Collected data
=-=-=
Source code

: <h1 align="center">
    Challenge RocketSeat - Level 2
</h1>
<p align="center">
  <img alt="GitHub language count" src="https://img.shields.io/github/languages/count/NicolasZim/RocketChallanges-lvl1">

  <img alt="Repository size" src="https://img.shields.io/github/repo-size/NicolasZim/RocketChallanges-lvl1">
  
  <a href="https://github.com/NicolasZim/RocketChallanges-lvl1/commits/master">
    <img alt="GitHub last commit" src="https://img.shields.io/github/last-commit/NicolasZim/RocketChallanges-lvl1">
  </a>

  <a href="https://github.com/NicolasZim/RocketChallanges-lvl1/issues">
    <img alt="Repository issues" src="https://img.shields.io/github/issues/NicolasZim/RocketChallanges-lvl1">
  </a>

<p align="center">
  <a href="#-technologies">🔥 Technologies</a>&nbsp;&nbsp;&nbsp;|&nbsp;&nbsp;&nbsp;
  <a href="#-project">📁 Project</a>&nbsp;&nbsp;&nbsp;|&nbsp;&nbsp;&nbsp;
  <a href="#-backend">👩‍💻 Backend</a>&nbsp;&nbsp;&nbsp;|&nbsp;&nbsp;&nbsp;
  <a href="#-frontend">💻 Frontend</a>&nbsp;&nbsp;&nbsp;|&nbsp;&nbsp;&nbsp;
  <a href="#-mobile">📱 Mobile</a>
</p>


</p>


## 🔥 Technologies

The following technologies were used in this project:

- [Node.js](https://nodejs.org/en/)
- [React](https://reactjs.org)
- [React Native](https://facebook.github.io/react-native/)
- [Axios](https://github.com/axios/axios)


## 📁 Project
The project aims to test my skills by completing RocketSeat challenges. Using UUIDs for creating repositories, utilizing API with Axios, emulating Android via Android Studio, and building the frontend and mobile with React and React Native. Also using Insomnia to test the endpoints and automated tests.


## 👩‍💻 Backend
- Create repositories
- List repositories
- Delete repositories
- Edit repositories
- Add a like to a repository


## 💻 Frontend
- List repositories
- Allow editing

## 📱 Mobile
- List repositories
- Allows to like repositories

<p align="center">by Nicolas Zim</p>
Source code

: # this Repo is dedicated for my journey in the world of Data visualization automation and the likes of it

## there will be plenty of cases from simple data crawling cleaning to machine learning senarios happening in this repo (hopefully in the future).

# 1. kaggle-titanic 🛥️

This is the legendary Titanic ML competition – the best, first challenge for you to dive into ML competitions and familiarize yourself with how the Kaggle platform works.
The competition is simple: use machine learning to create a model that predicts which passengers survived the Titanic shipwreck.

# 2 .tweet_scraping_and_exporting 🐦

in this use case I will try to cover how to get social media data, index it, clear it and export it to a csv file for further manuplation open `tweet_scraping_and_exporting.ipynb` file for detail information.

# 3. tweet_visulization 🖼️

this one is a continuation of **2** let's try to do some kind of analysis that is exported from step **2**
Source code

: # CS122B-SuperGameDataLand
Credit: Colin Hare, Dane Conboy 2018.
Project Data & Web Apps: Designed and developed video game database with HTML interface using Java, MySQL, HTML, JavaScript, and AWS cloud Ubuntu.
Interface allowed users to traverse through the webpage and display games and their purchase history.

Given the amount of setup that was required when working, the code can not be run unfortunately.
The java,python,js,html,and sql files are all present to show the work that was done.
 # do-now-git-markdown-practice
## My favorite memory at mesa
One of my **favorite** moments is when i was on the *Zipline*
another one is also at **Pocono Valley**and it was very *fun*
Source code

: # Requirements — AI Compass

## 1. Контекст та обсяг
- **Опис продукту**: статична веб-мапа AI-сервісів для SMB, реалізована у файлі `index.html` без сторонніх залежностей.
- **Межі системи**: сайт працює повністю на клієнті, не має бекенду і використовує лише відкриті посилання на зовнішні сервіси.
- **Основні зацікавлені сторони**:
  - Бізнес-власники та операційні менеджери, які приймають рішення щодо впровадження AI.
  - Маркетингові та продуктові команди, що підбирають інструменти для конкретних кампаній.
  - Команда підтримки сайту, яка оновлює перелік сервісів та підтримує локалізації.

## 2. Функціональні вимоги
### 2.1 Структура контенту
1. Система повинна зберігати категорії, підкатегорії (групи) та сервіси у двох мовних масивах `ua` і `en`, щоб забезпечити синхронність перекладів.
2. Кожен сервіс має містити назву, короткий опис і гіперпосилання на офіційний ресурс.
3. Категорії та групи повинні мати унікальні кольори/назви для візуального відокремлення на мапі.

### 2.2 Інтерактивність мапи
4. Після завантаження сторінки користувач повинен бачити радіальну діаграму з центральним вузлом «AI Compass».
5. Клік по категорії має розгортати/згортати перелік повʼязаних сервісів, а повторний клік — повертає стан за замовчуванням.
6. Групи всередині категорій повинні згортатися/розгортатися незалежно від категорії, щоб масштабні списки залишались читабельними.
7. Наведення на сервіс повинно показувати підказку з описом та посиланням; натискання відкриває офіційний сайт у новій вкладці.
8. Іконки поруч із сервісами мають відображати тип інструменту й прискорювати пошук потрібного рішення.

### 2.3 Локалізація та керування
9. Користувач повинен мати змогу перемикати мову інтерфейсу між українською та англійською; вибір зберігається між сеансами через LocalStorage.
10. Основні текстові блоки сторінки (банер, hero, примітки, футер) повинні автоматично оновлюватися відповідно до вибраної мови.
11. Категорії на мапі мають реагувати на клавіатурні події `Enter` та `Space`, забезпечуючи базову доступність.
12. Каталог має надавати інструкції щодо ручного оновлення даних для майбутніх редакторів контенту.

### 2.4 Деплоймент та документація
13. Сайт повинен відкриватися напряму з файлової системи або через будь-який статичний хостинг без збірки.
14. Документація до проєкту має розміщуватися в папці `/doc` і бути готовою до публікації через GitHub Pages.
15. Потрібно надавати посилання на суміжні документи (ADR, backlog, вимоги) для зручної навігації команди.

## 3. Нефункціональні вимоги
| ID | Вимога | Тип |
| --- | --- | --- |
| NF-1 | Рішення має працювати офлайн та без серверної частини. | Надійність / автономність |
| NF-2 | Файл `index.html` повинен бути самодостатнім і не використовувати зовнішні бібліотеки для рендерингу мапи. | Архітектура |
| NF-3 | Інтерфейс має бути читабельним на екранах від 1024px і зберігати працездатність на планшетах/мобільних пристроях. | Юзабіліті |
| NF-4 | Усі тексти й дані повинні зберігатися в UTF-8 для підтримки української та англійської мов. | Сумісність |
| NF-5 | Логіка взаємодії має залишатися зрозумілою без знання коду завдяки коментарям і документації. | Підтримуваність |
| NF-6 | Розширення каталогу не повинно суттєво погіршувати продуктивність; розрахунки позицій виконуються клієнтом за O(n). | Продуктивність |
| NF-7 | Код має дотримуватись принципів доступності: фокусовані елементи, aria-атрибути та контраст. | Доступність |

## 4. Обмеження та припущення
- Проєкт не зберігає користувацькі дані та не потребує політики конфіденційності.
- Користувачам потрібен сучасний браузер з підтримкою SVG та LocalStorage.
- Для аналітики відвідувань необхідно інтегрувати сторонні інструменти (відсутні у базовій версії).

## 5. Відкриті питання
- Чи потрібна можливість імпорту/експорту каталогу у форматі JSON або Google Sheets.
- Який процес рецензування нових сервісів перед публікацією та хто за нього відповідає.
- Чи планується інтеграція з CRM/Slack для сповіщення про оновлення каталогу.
=-=-=
_What you have to do_
Which lines in the listing above contain the string "повинні"? Select and copy every one of them, treating uppercase and lowercase as different.

_The completed task_
3. Категорії та групи повинні мати унікальні кольори/назви для візуального відокремлення на мапі.
6. Групи всередині категорій повинні згортатися/розгортатися незалежно від категорії, щоб масштабні списки залишались читабельними.
10. Основні текстові блоки сторінки (банер, hero, примітки, футер) повинні автоматично оновлюватися відповідно до вибраної мови.
| NF-4 | Усі тексти й дані повинні зберігатися в UTF-8 для підтримки української та англійської мов. | Сумісність |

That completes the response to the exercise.